More people will die in Gaza because medical evacuations from the Palestinian territory have halted since Israel launched its offensive in Rafah three weeks ago, the World Health Organisation said.

The WHO has long been pleaded with Israel to allow more critically ill and wounded people to leave Gaza.

Thousands of Gazans are estimated to require urgent medical evacuation but few have been able to leave the besieged territory.

WHO spokeswoman Margaret Harris said that since Israel launched a military offensive in the densely crowded southern city of Rafah in early May, “there’s been an abrupt halt to all medical evacuations”.

She warned that the cut-off obviously meant more people will die waiting for treatment.

Before October 7, between 50 and 100 people left the enclave every day for treatment not available in the territory, including for cancer. “Those people didn’t go away simply because conflict started, so they all still need a referral,” Harris told reporters in Geneva.

Since services in Gaza have been disastrously disrupted by the conflict, far more people need to leave for treatment they used to access inside Gaza, like chemotherapy or dialysis, she said.

In addition, thousands now need to evacuate after suffering severe injuries in the war.

“If they don’t get the treatment sadly they die,” she commented.

10,000 waiting

WHO estimates that there are now typically “around 10,000 people who need to be evacuated… to receive the much-needed medical treatment elsewhere”, Harris said.

They include more than 6,000 trauma-related patients and at least 2,000 patients withchronic conditions, like cancer, she said.
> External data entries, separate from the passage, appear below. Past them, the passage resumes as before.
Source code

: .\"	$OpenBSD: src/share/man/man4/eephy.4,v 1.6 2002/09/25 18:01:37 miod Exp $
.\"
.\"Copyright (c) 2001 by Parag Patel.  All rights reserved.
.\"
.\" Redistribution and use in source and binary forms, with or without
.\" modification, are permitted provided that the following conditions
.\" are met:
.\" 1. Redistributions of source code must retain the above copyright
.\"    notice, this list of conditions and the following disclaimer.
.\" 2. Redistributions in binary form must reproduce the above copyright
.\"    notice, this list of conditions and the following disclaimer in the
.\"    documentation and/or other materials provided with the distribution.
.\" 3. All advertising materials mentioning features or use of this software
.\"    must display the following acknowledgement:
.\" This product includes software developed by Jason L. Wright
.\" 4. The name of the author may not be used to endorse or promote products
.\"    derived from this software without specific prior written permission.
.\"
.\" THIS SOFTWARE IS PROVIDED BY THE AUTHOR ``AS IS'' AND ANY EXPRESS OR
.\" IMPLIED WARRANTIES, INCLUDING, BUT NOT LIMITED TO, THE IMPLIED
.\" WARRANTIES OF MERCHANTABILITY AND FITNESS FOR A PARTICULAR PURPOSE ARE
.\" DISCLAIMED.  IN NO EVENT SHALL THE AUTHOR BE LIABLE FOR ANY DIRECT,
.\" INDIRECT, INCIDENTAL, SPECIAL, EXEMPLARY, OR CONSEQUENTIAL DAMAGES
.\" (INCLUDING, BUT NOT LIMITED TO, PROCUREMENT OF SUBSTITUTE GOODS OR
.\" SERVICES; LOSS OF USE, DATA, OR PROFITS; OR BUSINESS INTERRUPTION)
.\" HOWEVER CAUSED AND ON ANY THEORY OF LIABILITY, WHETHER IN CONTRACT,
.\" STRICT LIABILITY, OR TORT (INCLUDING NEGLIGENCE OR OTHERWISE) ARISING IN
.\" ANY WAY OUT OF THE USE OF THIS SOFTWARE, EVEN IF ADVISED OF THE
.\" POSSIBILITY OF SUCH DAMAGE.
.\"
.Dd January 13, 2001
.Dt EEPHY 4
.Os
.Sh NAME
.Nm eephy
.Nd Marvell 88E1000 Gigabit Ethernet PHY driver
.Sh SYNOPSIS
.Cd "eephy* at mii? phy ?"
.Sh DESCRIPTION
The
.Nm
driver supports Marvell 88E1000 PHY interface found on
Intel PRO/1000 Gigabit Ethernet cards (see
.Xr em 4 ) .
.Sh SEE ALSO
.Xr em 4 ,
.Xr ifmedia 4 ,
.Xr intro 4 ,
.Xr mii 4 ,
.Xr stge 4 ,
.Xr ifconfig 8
Since medical evacuations halted on May 8, an additional 1,000 critically ill and wounded patients have been added to that list, Harris said.

Before the cut-off, WHO had received approval from Israel for 5,800 medical evacuations — about half of the number it had requested since the war began. Of the 5,800, only 4,900 patients had been able to leave, Harris said.

Without treatment ‘you die’

Even more people require medical evacuation after an Israeli strike set fire to a displacement camp in Rafah on Sunday killing 45 people. Hundreds of civilians were left with shrapnel and burn wounds, according to Gaza officials and medics.

Harris pointed out that severe burns require “very, very complex treatment”, and “if you don’t get that treatment, you die”. The charred carnage, blackened corpses and children being rushed to hospitals after Sunday’s strike has caused global outcry. Israel’s Prime Minister Benjamin Netanyahu insisted the deaths were a “tragic accident”. James Elder, spokesman for the UN children’s agency Unicef, dismissed that assertion.

“I guess the question is what then to call the ferocious attacks that have killed thousands and thousands of children … (or) the countless children who have had arms and legs amputated or the thousands who have been orphaned?” he asked. “I think surely the question that needs to be asked is how many more mistakes is the world going to tolerate?”